• What the exercise asks
Can you reproduce every line of the items below, character for character and in the same order?

• Stored data entries
━━━━━━

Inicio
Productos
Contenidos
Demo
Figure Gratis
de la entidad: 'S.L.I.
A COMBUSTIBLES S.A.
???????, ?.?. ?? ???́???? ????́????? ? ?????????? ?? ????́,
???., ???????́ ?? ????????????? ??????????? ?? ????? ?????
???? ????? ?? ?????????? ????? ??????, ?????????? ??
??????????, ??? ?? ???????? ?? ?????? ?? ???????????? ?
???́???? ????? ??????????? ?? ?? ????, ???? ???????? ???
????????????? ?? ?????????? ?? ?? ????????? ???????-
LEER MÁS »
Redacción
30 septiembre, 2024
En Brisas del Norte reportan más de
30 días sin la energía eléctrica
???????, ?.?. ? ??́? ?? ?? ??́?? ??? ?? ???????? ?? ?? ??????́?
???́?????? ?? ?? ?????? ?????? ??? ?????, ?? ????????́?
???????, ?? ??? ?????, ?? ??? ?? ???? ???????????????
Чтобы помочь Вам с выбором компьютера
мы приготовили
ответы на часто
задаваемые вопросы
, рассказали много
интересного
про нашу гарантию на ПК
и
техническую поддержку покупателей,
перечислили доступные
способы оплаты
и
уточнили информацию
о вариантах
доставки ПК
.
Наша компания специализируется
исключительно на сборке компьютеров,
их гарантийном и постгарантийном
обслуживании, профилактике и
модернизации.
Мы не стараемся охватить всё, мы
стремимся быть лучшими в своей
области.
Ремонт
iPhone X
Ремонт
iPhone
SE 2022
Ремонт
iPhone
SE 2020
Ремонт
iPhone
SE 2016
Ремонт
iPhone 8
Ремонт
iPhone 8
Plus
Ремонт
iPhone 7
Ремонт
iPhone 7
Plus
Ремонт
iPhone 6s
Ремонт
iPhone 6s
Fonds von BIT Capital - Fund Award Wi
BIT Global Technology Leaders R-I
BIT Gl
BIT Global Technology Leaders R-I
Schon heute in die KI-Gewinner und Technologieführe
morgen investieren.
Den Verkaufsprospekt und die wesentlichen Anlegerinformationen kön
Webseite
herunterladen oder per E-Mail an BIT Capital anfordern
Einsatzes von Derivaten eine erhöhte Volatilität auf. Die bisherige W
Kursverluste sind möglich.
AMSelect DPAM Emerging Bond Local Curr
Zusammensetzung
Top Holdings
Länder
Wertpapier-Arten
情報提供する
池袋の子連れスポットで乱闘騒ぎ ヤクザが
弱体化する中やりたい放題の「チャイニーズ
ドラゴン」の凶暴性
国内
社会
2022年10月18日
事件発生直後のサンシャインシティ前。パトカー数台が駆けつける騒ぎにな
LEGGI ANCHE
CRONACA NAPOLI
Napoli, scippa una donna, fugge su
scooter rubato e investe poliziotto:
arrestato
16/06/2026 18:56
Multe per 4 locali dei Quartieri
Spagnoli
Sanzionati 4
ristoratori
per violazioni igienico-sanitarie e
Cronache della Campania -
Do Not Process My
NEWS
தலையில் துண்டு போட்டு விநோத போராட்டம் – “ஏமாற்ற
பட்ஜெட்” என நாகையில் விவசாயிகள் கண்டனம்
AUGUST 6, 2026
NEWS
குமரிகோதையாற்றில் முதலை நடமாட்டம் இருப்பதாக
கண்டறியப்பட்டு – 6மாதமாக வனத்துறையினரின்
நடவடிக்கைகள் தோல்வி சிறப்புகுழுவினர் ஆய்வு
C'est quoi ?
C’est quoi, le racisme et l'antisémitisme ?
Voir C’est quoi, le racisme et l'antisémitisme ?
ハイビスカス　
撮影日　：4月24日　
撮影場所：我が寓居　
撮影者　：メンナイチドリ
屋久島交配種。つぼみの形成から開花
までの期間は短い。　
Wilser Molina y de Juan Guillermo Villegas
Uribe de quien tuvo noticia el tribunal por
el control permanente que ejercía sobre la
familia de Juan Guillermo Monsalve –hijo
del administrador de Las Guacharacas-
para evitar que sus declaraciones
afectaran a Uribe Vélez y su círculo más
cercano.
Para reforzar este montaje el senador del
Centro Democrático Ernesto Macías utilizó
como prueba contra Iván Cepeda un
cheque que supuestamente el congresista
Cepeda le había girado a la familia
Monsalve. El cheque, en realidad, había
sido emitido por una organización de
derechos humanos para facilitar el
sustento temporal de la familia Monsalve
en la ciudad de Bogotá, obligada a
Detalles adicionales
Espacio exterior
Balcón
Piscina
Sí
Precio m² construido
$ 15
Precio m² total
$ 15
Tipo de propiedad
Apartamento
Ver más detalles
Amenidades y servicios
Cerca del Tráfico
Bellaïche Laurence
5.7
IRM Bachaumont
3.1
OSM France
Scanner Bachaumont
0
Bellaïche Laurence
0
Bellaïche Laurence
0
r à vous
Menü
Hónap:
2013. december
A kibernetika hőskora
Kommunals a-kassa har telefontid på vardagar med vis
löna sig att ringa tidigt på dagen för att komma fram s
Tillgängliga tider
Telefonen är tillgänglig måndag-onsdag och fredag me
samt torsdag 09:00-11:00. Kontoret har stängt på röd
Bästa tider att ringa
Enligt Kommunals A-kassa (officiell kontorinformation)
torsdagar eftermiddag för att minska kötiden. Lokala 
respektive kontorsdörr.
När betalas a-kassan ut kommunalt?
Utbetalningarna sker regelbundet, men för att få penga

━━━━━━

• Response to this exercise
Inicio
Productos
Contenidos
Demo
Figure Gratis
de la entidad: 'S.L.I.
A COMBUSTIBLES S.A.
???????, ?.?. ?? ???́???? ????́????? ? ?????????? ?? ????́,
???., ???????́ ?? ????????????? ??????????? ?? ????? ?????
???? ????? ?? ?????????? ????? ??????, ?????????? ??
??????????, ??? ?? ???????? ?? ?????? ?? ???????????? ?
???́???? ????? ??????????? ?? ?? ????, ???? ???????? ???
????????????? ?? ?????????? ?? ?? ????????? ???????-
LEER MÁS »
Redacción
30 septiembre, 2024
En Brisas del Norte reportan más de
30 días sin la energía eléctrica
???????, ?.?. ? ??́? ?? ?? ??́?? ??? ?? ???????? ?? ?? ??????́?
???́?????? ?? ?? ?????? ?????? ??? ?????, ?? ????????́?
???????, ?? ??? ?????, ?? ??? ?? ???? ???????????????
Чтобы помочь Вам с выбором компьютера
мы приготовили
ответы на часто
задаваемые вопросы
, рассказали много
интересного
про нашу гарантию на ПК
и
техническую поддержку покупателей,
перечислили доступные
способы оплаты
и
уточнили информацию
о вариантах
доставки ПК
.
Наша компания специализируется
исключительно на сборке компьютеров,
их гарантийном и постгарантийном
обслуживании, профилактике и
модернизации.
Мы не стараемся охватить всё, мы
стремимся быть лучшими в своей
области.
Ремонт
iPhone X
Ремонт
iPhone
SE 2022
Ремонт
iPhone
SE 2020
Ремонт
iPhone
SE 2016
Ремонт
iPhone 8
Ремонт
iPhone 8
Plus
Ремонт
iPhone 7
Ремонт
iPhone 7
Plus
Ремонт
iPhone 6s
Ремонт
iPhone 6s
Fonds von BIT Capital - Fund Award Wi
BIT Global Technology Leaders R-I
BIT Gl
BIT Global Technology Leaders R-I
Schon heute in die KI-Gewinner und Technologieführe
morgen investieren.
Den Verkaufsprospekt und die wesentlichen Anlegerinformationen kön
Webseite
herunterladen oder per E-Mail an BIT Capital anfordern
Einsatzes von Derivaten eine erhöhte Volatilität auf. Die bisherige W
Kursverluste sind möglich.
AMSelect DPAM Emerging Bond Local Curr
Zusammensetzung
Top Holdings
Länder
Wertpapier-Arten
情報提供する
池袋の子連れスポットで乱闘騒ぎ ヤクザが
弱体化する中やりたい放題の「チャイニーズ
ドラゴン」の凶暴性
国内
社会
2022年10月18日
事件発生直後のサンシャインシティ前。パトカー数台が駆けつける騒ぎにな
LEGGI ANCHE
CRONACA NAPOLI
Napoli, scippa una donna, fugge su
scooter rubato e investe poliziotto:
arrestato
16/06/2026 18:56
Multe per 4 locali dei Quartieri
Spagnoli
Sanzionati 4
ristoratori
per violazioni igienico-sanitarie e
Cronache della Campania -
Do Not Process My
NEWS
தலையில் துண்டு போட்டு விநோத போராட்டம் – “ஏமாற்ற
பட்ஜெட்” என நாகையில் விவசாயிகள் கண்டனம்
AUGUST 6, 2026
NEWS
குமரிகோதையாற்றில் முதலை நடமாட்டம் இருப்பதாக
கண்டறியப்பட்டு – 6மாதமாக வனத்துறையினரின்
நடவடிக்கைகள் தோல்வி சிறப்புகுழுவினர் ஆய்வு
C'est quoi ?
C’est quoi, le racisme et l'antisémitisme ?
Voir C’est quoi, le racisme et l'antisémitisme ?
ハイビスカス　
撮影日　：4月24日　
撮影場所：我が寓居　
撮影者　：メンナイチドリ
屋久島交配種。つぼみの形成から開花
までの期間は短い。　
Wilser Molina y de Juan Guillermo Villegas
Uribe de quien tuvo noticia el tribunal por
el control permanente que ejercía sobre la
familia de Juan Guillermo Monsalve –hijo
del administrador de Las Guacharacas-
para evitar que sus declaraciones
afectaran a Uribe Vélez y su círculo más
cercano.
Para reforzar este montaje el senador del
Centro Democrático Ernesto Macías utilizó
como prueba contra Iván Cepeda un
cheque que supuestamente el congresista
Cepeda le había girado a la familia
Monsalve. El cheque, en realidad, había
sido emitido por una organización de
derechos humanos para facilitar el
sustento temporal de la familia Monsalve
en la ciudad de Bogotá, obligada a
Detalles adicionales
Espacio exterior
Balcón
Piscina
Sí
Precio m² construido
$ 15
Precio m² total
$ 15
Tipo de propiedad
Apartamento
Ver más detalles
Amenidades y servicios
Cerca del Tráfico
Bellaïche Laurence
5.7
IRM Bachaumont
3.1
OSM France
Scanner Bachaumont
0
Bellaïche Laurence
0
Bellaïche Laurence
0
r à vous
Menü
Hónap:
2013. december
A kibernetika hőskora
Kommunals a-kassa har telefontid på vardagar med vis
löna sig att ringa tidigt på dagen för att komma fram s
Tillgängliga tider
Telefonen är tillgänglig måndag-onsdag och fredag me
samt torsdag 09:00-11:00. Kontoret har stängt på röd
Bästa tider att ringa
Enligt Kommunals A-kassa (officiell kontorinformation)
torsdagar eftermiddag för att minska kötiden. Lokala 
respektive kontorsdörr.
När betalas a-kassan ut kommunalt?
Utbetalningarna sker regelbundet, men för att få penga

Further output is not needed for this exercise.